Hacker steals $200 million from PancakeBunny in a flash loan exploit
An attacker has made away with a whopping $200 million from PancakeBunny after exploiting the Binance Smart Chain (BSC) exchange.
The PancakeBunny team confirmed the incident in a tweet on May 20, explaining that there was no smart contract hack or vault breach. Instead, what the attacker did was more of an “economic exploit.”
Reports have it that the hacker stole an estimated 700,000 BUNNY tokens and an additional 114,000 BNB.
According to the team’s “post-hack” report, the attacker allegedly initiated the exploit from PancakeSwap, another BSC-based decentralized exchange and yield farming platform. The attacker took a large flash loan in Binance Coin on PancakeSwap. Afterward, the funds were used to manipulate the prices in USDT/BNB and BUNNY.BNB trading pairs. The end goal was to buy “a huge amount” of BUNNY tokens, which were then dumped on the market.
Interestingly, after successfully dumping his BUNNY tokens, the attacker paid back his flash loans.
Due to the price manipulations, the price of BUNNY quickly jumped from $150 to $240 and then nearly zero within 30 minutes. As of press time, the token had bounced back slightly, trading around $44. However, it is still down by about 70% on the day, according to data on CoinMarketCap.
Two days ago, FinNexus, another DeFi platform, was hacked and drained of $7.6 million.
+ + + + + + +
* **EXERCISE REQUIREMENTS**
Reproduce the portion of the PancakeBunny article between "The PancakeBunny team" and "his flash loans.", inclusive, without any change.

* **ENTRIES PROVIDED**
+ + + + + + +
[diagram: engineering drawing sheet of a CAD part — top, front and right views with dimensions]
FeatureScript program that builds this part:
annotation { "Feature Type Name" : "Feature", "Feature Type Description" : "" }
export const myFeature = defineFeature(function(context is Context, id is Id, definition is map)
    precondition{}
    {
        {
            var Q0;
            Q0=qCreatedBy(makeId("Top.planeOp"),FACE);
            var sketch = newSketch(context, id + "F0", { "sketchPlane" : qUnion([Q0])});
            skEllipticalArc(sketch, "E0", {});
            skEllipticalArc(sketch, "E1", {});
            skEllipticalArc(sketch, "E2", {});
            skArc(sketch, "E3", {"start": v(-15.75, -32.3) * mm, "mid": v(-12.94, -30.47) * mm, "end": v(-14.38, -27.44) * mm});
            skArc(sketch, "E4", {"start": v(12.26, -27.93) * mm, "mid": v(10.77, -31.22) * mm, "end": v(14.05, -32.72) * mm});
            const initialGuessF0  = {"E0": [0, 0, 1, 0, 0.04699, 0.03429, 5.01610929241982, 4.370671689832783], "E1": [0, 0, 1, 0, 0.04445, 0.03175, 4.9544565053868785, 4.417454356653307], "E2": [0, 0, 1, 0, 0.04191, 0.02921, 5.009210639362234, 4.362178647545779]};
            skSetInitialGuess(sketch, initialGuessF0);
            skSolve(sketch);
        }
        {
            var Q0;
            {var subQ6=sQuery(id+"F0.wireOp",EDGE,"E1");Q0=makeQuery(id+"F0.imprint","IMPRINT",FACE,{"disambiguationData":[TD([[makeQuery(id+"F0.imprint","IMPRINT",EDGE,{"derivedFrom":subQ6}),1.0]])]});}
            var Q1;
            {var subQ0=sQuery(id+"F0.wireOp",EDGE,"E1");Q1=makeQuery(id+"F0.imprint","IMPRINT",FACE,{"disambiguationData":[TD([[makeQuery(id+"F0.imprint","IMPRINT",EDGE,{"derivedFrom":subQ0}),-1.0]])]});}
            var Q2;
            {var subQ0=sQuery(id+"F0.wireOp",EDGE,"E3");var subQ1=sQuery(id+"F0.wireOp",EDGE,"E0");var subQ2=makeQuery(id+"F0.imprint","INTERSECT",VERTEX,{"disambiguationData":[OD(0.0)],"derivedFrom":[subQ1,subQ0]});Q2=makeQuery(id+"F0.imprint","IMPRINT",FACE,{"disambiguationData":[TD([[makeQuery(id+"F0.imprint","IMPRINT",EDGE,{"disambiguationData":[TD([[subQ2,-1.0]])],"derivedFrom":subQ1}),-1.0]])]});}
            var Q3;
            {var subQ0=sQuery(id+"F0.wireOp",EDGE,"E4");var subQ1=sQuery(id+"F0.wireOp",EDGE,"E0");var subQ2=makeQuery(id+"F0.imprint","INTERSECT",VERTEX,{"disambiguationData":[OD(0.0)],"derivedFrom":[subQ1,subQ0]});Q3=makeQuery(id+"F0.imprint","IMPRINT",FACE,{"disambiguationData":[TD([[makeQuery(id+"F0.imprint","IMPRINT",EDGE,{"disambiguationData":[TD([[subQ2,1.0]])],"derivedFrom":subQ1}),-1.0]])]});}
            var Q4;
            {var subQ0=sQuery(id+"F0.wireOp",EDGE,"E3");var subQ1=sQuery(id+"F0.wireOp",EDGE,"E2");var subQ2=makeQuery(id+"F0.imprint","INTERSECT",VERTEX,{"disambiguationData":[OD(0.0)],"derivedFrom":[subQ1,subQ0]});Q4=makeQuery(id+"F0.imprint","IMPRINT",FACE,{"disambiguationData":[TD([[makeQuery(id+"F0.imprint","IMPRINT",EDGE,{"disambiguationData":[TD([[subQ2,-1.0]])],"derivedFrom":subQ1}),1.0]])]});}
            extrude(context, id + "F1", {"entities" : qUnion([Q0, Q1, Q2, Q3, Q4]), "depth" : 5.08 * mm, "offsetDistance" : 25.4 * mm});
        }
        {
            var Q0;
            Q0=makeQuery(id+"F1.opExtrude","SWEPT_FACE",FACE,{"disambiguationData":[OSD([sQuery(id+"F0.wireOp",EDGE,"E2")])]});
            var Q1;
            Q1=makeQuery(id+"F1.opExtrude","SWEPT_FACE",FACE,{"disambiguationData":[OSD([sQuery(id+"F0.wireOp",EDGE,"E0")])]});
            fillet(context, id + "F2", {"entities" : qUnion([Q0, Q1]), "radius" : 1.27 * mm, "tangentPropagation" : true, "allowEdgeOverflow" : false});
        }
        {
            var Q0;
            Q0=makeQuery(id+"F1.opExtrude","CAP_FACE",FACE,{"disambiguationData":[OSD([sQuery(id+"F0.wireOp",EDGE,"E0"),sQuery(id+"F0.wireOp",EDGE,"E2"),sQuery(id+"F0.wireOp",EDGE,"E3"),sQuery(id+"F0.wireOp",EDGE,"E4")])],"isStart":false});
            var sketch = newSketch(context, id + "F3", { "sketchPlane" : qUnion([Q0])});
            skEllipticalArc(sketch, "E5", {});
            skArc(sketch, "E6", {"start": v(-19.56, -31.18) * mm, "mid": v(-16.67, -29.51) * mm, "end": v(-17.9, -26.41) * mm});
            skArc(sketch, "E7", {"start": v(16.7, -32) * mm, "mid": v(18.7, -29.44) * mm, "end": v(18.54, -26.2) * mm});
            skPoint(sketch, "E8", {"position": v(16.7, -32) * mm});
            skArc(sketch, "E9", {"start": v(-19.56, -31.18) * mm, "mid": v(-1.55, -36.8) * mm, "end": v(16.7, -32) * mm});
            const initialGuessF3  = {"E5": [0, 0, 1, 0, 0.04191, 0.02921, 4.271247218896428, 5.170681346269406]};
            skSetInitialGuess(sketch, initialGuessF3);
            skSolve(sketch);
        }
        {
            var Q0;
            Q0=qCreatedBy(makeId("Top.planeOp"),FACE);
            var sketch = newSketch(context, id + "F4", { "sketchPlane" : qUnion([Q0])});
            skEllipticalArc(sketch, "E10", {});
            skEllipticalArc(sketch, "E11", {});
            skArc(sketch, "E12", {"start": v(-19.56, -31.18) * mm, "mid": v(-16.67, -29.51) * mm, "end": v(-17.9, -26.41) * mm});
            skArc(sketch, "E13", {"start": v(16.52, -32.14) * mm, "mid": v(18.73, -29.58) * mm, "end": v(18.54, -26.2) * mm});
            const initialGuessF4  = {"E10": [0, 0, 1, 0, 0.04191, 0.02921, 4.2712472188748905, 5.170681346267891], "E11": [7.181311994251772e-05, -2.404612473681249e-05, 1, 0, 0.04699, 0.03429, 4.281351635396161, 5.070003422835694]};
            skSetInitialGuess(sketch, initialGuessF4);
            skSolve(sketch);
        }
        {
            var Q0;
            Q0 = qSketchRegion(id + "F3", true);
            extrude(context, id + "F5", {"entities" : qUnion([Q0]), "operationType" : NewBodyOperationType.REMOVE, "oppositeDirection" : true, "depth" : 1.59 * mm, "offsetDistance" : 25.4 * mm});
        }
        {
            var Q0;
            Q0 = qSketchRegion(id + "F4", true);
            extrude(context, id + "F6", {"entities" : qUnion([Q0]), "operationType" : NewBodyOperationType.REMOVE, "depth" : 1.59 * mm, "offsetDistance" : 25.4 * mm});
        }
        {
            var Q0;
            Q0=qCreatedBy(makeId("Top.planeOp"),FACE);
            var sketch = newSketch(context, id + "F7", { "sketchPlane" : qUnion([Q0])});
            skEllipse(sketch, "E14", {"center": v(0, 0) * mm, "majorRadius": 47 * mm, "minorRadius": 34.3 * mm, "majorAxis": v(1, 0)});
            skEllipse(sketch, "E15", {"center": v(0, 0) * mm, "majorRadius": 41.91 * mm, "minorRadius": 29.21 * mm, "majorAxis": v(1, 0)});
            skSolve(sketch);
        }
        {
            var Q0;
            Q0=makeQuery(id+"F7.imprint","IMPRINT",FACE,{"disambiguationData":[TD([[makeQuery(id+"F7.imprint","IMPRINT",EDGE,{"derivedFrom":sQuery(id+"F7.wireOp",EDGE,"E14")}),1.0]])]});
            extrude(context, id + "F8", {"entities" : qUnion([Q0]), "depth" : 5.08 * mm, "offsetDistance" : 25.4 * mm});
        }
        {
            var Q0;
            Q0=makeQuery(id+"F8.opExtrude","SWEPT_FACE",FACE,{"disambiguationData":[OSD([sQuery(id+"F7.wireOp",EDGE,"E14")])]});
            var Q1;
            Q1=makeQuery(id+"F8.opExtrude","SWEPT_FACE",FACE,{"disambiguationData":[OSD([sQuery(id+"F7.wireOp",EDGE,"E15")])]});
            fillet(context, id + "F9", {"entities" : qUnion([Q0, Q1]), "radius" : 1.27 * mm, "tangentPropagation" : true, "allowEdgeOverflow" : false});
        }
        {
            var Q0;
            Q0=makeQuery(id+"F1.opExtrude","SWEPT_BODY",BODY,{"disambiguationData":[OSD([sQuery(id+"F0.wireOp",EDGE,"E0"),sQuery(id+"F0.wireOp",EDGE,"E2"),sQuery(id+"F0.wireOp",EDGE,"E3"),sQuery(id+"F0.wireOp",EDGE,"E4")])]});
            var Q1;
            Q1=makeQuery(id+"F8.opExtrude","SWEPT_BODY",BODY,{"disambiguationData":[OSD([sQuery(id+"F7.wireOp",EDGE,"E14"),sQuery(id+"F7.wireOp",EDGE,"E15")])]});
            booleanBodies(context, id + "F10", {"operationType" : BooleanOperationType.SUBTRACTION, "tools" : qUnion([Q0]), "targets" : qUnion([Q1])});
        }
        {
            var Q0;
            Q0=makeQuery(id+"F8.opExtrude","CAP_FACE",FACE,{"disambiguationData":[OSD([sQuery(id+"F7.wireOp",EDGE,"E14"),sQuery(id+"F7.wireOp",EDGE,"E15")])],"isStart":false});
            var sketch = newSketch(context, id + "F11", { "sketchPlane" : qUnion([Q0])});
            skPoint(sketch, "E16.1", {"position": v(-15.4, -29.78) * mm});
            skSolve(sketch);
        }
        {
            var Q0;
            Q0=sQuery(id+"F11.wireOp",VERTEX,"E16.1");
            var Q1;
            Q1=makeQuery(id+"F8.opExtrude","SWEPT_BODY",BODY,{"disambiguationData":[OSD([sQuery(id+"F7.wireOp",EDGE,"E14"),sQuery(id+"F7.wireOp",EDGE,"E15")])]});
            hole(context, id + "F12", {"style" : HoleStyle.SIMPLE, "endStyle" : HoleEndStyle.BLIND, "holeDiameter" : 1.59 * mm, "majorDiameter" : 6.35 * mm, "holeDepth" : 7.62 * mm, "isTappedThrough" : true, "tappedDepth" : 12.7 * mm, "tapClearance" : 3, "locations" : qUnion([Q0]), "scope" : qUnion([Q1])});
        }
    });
+ + + + + + +
* **SOLVED PROBLEM**
The PancakeBunny team confirmed the incident in a tweet on May 20, explaining that there was no smart contract hack or vault breach. Instead, what the attacker did was more of an “economic exploit.”
Reports have it that the hacker stole an estimated 700,000 BUNNY tokens and an additional 114,000 BNB.
According to the team’s “post-hack” report, the attacker allegedly initiated the exploit from PancakeSwap, another BSC-based decentralized exchange and yield farming platform. The attacker took a large flash loan in Binance Coin on PancakeSwap. Afterward, the funds were used to manipulate the prices in USDT/BNB and BUNNY.BNB trading pairs. The end goal was to buy “a huge amount” of BUNNY tokens, which were then dumped on the market.
Interestingly, after successfully dumping his BUNNY tokens, the attacker paid back his flash loans.